*Given text*
━━━━━━━━━━━━━━━━
Today has been a generally dark day for me. Today, for the first time in almost 6 years, I lost faith in humanity completely. This sounds terribly pompous of me, but this is my blog and I can say whatever the fuck I want, although these sorts of posts are usually kept private and later deleted. Today will be different. Today my rant will be public.
I am not Miss Universe looking to win a silly little crown, but I have long since reasoned that as long as I live, I might as well do the things that will benefit humanity in the long run. I came to this conclusion a little over 8 years ago, being lost and not really knowing what I want to do at 18 years old. I went on to read economics in university, to which I looked at the mathematical formulae and thought to myself, “hey this can be put to good use”.
I have not been the high achiever that people seem to always cluster me into. In fact, truth be told, I have hardly achieved much. Were I to die today, my legacy will merely be a string of failures that I have learned from. I may boast that I have an IQ off the charts but really, that isn’t much use to me.
━━━━━━━━━━━━━━━━
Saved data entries
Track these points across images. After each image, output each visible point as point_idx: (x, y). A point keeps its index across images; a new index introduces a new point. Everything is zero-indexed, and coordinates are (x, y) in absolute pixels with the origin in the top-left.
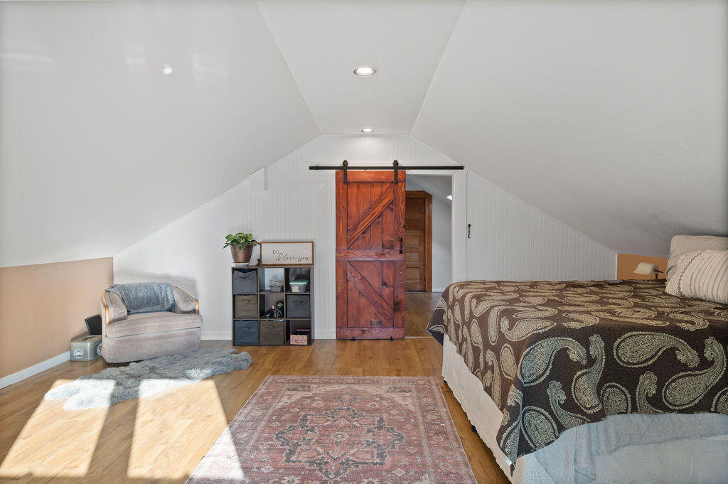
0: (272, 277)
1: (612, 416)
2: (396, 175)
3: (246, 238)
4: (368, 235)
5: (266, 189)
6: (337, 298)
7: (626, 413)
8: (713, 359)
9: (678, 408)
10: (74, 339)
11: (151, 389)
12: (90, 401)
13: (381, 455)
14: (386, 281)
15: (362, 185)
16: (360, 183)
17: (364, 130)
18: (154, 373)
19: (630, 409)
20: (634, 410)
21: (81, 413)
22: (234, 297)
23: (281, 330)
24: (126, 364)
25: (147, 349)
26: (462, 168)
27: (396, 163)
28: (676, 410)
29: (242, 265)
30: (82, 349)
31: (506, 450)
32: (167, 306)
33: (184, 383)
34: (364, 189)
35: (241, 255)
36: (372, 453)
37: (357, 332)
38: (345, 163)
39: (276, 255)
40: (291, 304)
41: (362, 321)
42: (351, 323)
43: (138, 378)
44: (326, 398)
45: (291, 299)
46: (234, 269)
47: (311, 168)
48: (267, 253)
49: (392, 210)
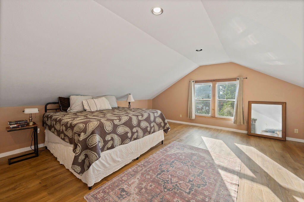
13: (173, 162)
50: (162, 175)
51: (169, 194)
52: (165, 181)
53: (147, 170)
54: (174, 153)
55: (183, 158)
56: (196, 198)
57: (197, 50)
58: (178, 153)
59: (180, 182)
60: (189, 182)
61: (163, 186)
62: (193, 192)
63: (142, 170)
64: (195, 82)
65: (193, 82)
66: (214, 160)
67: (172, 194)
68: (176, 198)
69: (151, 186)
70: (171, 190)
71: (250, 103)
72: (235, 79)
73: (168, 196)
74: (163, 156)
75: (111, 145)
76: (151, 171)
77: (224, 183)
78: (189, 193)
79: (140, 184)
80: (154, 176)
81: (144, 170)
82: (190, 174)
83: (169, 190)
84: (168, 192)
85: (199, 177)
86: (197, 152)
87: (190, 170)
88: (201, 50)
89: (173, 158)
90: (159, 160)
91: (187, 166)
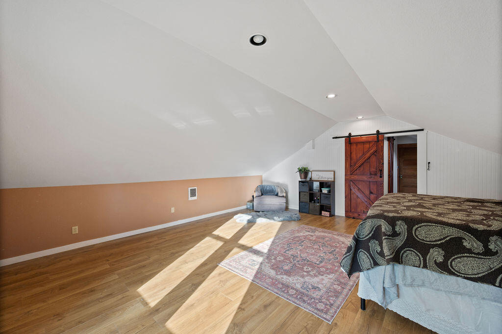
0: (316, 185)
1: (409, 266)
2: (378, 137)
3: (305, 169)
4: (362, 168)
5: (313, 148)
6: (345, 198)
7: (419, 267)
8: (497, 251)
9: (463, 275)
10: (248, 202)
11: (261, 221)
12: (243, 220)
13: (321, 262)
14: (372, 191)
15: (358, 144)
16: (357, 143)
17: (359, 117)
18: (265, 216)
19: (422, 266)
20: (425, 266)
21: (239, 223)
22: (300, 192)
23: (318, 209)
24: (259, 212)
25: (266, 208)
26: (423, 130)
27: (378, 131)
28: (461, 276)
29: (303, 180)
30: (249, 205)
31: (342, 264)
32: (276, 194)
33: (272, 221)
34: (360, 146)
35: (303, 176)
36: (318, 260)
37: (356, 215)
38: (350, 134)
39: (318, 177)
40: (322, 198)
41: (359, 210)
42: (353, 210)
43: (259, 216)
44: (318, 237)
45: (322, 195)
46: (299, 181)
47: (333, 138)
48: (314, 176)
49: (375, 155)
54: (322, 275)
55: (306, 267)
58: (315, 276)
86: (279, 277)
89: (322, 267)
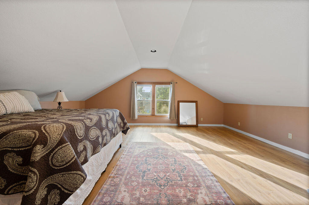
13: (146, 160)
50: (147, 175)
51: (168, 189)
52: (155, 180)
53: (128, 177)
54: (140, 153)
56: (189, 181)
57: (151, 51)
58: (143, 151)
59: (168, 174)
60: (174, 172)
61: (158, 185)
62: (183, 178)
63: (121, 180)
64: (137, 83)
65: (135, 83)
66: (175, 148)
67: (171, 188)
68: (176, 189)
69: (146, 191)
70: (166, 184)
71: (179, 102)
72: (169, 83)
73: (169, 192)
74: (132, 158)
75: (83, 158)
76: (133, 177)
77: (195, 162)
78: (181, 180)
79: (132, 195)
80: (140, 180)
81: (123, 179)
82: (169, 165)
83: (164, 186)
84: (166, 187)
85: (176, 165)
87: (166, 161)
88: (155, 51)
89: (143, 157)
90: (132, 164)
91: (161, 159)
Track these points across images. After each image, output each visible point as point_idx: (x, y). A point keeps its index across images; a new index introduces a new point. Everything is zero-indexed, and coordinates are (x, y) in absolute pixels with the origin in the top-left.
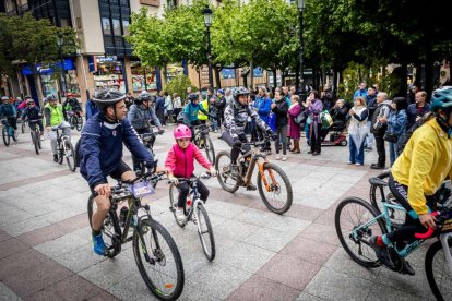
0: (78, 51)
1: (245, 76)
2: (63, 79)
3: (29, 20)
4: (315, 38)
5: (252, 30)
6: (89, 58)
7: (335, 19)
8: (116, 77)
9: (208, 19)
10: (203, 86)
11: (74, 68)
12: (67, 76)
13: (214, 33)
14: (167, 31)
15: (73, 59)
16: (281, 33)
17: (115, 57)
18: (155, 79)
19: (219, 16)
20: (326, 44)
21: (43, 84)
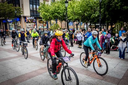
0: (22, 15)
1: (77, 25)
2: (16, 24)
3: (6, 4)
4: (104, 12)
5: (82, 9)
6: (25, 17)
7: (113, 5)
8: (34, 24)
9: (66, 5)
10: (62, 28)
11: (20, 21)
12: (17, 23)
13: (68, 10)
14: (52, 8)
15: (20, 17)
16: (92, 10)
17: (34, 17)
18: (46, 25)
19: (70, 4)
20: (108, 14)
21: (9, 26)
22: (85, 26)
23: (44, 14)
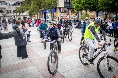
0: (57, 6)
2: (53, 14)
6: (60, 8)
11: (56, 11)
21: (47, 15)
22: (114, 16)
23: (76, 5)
━━━━━━━━━━━━━━━━
*Prompt 1*
According to the blog post, what subject did the writer study at university?
*Prompt 2*
Carry on the blog post from its last sentence.

*Answer section 1*
Economics.

*Answer section 2*
In the past 8 or so years I have consciously streamlined my actions, my thoughts towards my final goal: benefiting humanity. Everthing I do, I thought to myself, had better lead to the embetterment of humanity. I realize that by writing this in a public space, this is a form of self-aggrandizing.
And I would not even contest that. Perhaps I am self-aggrandizing. Perhaps it was through a series of introspection that I decided to stop writing so much about me. Perhaps that is why I stopped going out to investors and stopped pitching 200 year plans. Today is different. Today I am sufficiently motivated to write, and write about how and why I lost faith in humanity.
I have been trying to optimize and streamline my life choices and actions to things that will benefit humanity in the long run. I believe there are things that will have high impact and things that will not (for example, being a volunteer is a low-impact, short term plan. Being Bill Gates and funding cure for Malaria is a high impact long term plan). Every large decision I make, I try to be conscious about the impact on humanity. It’s something my brain has always been capable of doing – thinking in terms of probability trees and extrapolating from thereon. Imagine my joy when I was first introduced to the concept of markov chains in the second year of my A levels (or first year of uni, the event is hazy but the memory of the feeling is not).
If you subscribe to the Jeff Hawkins school of intelligence and consciousness, what I am talking about is similar to his propsed Heirarchical Temporal Memory framework.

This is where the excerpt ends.